Moves from `self` during the drop hook

@Ericson2314 With either option, you need some sort of magic. I thnk you are under-estimating the amount of magic necessary to support drop-consuming T properly.

You are either going to impose rules like "you cannot move out of self in the context of fn drop" (which to me seems much the same as Interior<T>, or you are going to need some sort of ad-hoc analysis to determine which instances of T should not have their destructor invoked.

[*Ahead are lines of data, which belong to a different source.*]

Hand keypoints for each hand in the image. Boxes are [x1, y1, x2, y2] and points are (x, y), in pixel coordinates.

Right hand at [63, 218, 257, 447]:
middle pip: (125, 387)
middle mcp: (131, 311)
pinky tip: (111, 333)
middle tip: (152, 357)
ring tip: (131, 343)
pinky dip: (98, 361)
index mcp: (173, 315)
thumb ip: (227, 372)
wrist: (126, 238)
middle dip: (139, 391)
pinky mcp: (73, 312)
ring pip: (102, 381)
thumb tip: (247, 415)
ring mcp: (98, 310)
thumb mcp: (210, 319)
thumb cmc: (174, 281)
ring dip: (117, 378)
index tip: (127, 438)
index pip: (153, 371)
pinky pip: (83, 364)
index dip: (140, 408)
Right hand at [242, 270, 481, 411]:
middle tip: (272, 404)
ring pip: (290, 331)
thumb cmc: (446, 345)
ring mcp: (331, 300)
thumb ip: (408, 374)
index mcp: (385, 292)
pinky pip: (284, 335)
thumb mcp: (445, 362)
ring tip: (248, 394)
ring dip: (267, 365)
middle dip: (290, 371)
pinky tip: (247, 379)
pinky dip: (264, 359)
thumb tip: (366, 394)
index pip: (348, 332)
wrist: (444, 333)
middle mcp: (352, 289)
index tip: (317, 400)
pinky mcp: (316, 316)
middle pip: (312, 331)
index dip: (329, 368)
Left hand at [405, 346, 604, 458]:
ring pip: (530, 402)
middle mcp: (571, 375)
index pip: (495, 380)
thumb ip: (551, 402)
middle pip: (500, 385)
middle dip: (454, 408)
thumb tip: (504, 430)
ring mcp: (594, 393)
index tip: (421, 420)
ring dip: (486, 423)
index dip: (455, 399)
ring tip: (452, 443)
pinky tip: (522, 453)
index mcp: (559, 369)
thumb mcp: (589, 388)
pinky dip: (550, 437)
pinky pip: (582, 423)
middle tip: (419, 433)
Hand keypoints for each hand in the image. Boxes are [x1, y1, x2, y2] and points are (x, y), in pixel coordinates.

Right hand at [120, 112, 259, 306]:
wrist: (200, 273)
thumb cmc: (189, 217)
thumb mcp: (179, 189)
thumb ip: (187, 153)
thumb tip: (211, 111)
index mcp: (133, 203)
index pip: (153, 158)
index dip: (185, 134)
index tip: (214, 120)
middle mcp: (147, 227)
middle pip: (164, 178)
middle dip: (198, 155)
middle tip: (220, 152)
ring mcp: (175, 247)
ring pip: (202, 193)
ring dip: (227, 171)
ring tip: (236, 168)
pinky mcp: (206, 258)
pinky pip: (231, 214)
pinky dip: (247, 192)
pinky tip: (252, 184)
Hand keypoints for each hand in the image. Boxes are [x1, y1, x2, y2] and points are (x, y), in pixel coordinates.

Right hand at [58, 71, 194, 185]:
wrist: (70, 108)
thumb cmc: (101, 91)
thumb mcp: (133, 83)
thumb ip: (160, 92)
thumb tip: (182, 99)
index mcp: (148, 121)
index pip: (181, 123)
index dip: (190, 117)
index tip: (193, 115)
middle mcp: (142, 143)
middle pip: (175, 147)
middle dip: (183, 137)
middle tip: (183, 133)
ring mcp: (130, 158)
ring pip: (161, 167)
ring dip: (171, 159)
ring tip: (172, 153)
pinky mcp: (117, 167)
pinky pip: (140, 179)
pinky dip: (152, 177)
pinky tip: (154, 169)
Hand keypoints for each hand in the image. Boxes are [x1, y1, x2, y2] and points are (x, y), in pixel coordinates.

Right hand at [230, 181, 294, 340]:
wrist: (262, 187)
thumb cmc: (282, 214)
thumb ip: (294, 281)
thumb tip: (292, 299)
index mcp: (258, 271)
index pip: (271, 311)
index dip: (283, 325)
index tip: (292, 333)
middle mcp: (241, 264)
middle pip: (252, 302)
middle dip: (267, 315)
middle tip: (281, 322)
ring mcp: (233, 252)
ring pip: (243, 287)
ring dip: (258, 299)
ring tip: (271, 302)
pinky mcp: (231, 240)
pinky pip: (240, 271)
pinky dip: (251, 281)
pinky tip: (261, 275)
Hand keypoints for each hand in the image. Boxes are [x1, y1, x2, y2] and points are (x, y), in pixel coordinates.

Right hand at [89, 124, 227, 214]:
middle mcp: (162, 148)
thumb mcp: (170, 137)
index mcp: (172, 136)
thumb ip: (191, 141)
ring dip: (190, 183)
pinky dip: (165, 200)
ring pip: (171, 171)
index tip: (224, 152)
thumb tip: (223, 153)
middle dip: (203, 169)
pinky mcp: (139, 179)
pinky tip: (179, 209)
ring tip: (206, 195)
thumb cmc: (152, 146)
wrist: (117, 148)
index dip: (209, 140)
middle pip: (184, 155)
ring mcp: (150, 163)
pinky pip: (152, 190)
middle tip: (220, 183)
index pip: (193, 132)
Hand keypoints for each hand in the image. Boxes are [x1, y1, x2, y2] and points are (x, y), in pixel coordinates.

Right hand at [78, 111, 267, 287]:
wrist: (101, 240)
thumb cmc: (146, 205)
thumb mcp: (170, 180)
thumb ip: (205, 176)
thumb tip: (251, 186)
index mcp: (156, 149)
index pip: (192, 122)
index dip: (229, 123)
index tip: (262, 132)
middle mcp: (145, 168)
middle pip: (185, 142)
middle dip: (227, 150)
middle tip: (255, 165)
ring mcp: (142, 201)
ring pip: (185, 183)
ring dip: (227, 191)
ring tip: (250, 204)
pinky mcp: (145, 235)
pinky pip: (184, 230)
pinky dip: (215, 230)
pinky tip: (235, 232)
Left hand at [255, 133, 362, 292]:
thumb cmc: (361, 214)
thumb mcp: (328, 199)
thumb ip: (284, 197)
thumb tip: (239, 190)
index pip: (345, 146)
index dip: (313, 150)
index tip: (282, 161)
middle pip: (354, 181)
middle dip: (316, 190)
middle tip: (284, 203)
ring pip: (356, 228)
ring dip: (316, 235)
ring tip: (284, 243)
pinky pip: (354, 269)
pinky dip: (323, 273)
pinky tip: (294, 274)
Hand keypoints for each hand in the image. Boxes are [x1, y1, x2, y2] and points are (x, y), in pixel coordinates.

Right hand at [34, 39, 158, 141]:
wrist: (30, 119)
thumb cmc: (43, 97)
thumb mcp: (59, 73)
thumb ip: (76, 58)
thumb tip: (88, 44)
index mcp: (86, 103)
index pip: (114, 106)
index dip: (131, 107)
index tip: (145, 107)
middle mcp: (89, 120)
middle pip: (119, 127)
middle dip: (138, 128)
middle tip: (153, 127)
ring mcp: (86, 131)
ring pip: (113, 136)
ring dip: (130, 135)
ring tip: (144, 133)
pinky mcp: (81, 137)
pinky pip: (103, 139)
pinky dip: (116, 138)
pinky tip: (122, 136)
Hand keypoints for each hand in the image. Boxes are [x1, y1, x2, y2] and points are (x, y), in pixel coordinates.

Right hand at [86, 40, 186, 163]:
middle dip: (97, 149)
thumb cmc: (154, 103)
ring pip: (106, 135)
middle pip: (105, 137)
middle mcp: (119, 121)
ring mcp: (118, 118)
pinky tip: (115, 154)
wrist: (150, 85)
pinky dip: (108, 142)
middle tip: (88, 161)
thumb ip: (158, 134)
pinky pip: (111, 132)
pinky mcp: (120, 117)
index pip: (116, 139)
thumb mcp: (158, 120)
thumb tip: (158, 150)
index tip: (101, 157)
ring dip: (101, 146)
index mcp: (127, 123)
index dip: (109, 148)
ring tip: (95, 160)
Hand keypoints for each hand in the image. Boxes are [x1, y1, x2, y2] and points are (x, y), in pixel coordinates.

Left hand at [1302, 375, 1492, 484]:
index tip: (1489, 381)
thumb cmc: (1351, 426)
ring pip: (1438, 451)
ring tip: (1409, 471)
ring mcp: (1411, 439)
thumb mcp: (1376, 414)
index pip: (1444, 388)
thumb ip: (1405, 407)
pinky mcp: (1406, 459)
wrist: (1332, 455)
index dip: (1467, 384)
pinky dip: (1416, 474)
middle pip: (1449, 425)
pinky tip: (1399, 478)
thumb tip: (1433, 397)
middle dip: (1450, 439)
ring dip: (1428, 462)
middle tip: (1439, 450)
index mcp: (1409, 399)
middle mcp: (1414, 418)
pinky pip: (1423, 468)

As a quick example scenario, consider a destructor for T that can create other T’s:

#[derive(Debug)]
struct Tick { countdown: u32 }

impl Drop for Tick {
    fn drop(&mut self) {
        let t;
        let s = self;
        println!("dropping {:?}", s) {
        if s.countdown > 0 {
            t = Tick { countdown: s.countdown - 1 };
            println!("created {:?}", t);
        }
        println!("done dropping {:?}", s);
    }
}

fn main() {
    let _spoon = Tick { countdown: 3 };
}

In the above code, if we solely changed the signature to fn drop(self) and made no other changes, then you would need an analysis to distinguish cases like t whose destructor should be invoked, versus cases like s where doing so would cause infinite regress. (The easiest way to eliminate the above scenario is to disallow moves out of self within fn drop, but again, what’s the difference between that rule and adding Interior<T> as an explicit form of it?